Gerade im Hinblick auf die aktuelle Lage der US-Wirtschaft stand eine Kennzahl im Fokus der Marktteilnehmer: Der sogenannte „Sahm Rule Recession Indicator“. Die Kennzahl wurde von Claudia Sahm – einer US-amerikanischen Ökonomin – entwickelt und wird als relativ schneller und einfacher Frühwarnindikator für eine drohende Rezession in den USA verwendet. Die Sahm-Rule besagt, dass eine Rezession begonnen hat, wenn der gleitende Dreimonatsdurchschnitt der Arbeitslosenquote (U3) mindestens 0,5 Prozentpunkte über dem niedrigsten Wert der Arbeitslosenquote in den vergangenen 12 Monaten liegt. Mit einem Wert von 0,53 ist der Indikator nun erstmals seit der COVID-Krise über die Marke von 0,5 gestiegen.

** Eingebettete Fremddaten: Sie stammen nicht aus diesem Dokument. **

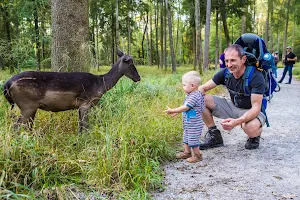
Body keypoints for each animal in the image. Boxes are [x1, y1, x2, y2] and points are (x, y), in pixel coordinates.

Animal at [2, 49, 141, 132]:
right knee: (15, 127)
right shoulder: (85, 103)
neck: (100, 84)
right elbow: (86, 127)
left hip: (30, 108)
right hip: (27, 105)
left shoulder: (79, 106)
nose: (138, 77)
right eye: (130, 63)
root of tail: (7, 85)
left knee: (26, 126)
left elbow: (80, 127)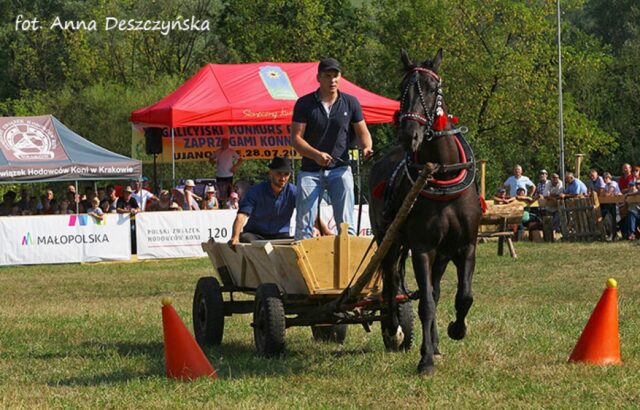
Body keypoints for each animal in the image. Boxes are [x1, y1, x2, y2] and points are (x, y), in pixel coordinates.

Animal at [370, 48, 480, 374]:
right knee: (391, 284)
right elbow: (426, 304)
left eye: (433, 89)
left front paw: (456, 330)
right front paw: (426, 359)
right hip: (389, 242)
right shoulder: (421, 248)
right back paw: (394, 329)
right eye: (401, 90)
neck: (444, 173)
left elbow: (463, 297)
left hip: (441, 255)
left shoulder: (465, 247)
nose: (410, 135)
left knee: (435, 289)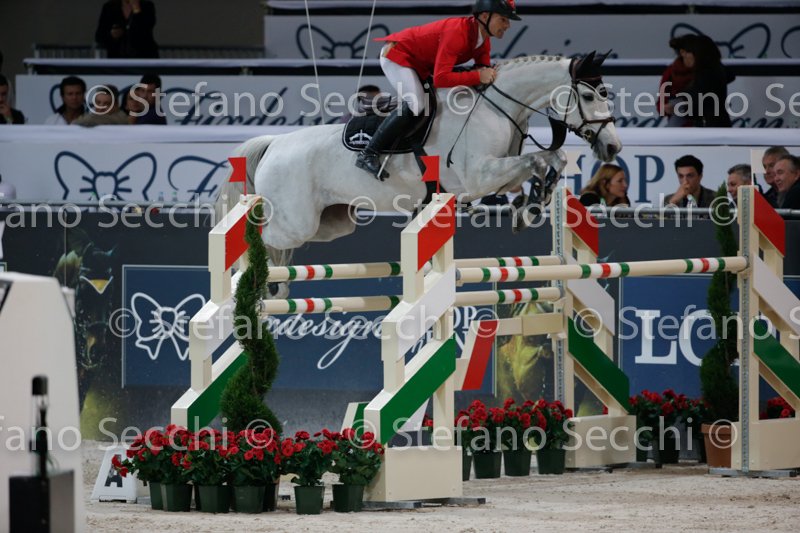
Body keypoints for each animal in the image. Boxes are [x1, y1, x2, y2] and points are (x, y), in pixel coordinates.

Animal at [219, 52, 621, 295]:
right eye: (589, 97)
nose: (613, 147)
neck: (497, 107)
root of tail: (275, 143)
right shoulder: (478, 176)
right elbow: (537, 161)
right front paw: (532, 203)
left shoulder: (495, 176)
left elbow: (552, 158)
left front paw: (532, 203)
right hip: (296, 220)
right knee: (260, 236)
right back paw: (252, 279)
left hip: (331, 222)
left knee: (283, 247)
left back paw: (276, 286)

Obwohl sich die Sahm-Rule ausschließlich auf die Arbeitslosenquote stützt und weitere wirtschaftliche Indikatoren wie BIP, Konsumausgaben, Investitionen etc. unberücksichtigt lässt, war deren Vorhersagekraft in der Vergangenheit äußerst treffsicher (siehe Abbildung). In den vergangenen Jahrzehnten konnte damit jeder Beginn einer Rezession in den USA richtig vorhergesagt werden, weshalb sie auch häufig von Zentralbanken, Regierungsbehörden und Ökonomen verwendet wird. Im Gegensatz zu anderen Indikatoren, die möglicherweise erst Monate später die Rezession bestätigen, kann die Sahm-Rule aufgrund ihrer relativ aktuellen Daten früher Hinweise auf den Zustand der Wirtschaft geben.

Abbildung: Sahm Rule Rezessions-Indikator vs. tatsächlicher Rezession, USA seit 1960

Quelle: Security KAG; Daten: FRED, Federal Reserve Bank of St. Louis

Zu beachten gilt jedoch, dass der Indikator keinerlei Informationen über die Schwere und Dauer einer möglichen Rezession liefert. Darüber hinaus deutet auch einiges darauf hin, dass sich der Indikator diesmal irren könnte. Dafür sprechen einige Anhaltspunkte. Zu erwähnen ist in diesem Zusammenhang insbesondere das niedrige Ausgangsniveau bzw. die niedrige Arbeitslosenrate der vergangen ein bis zwei Jahre, welche im Bereich einer Vollbeschäftigung gelegen ist.

Auch Claudia Sahm selbst äußerst Zweifel am diesmaligen Signal ihres eigenen Indikators. Sahm weist darauf hin, dass der Anstieg der Arbeitslosigkeit eher auf ein größeres Arbeitskräfteangebot als auf eine signifikante Schwächung des Arbeitsmarktes zurückzuführen sei. Sie betont, dass die aktuellen Dynamiken auf dem Arbeitsmarkt sich von früheren Rezessionen unterscheiden, insbesondere weil die Entlassungen nicht wesentlich zugenommen haben und die Erwerbsbeteiligung gestiegen ist. Dies führt sie zur Schlussfolgerung, dass der Indikator die wirtschaftliche Schwäche möglicherweise übertreibt. Final sieht sie daher auch keine unmittelbare Rezession am Horizont.

Diese Aussagen decken sich im Übrigen mit einer Vielzahl an Ökonomen, welche aktuell zwar eine Kontraktion der US-Wirtschaft sehen, aber keine drohende Rezession. Darüber hinaus wäre eine Rezession wohl nicht unvermeidlich, da die US-Notenbank FED über erheblichen Spielraum für Zinssenkungen verfügt und somit mächtige geldpolitische Instrumente zur Verfügung stehen.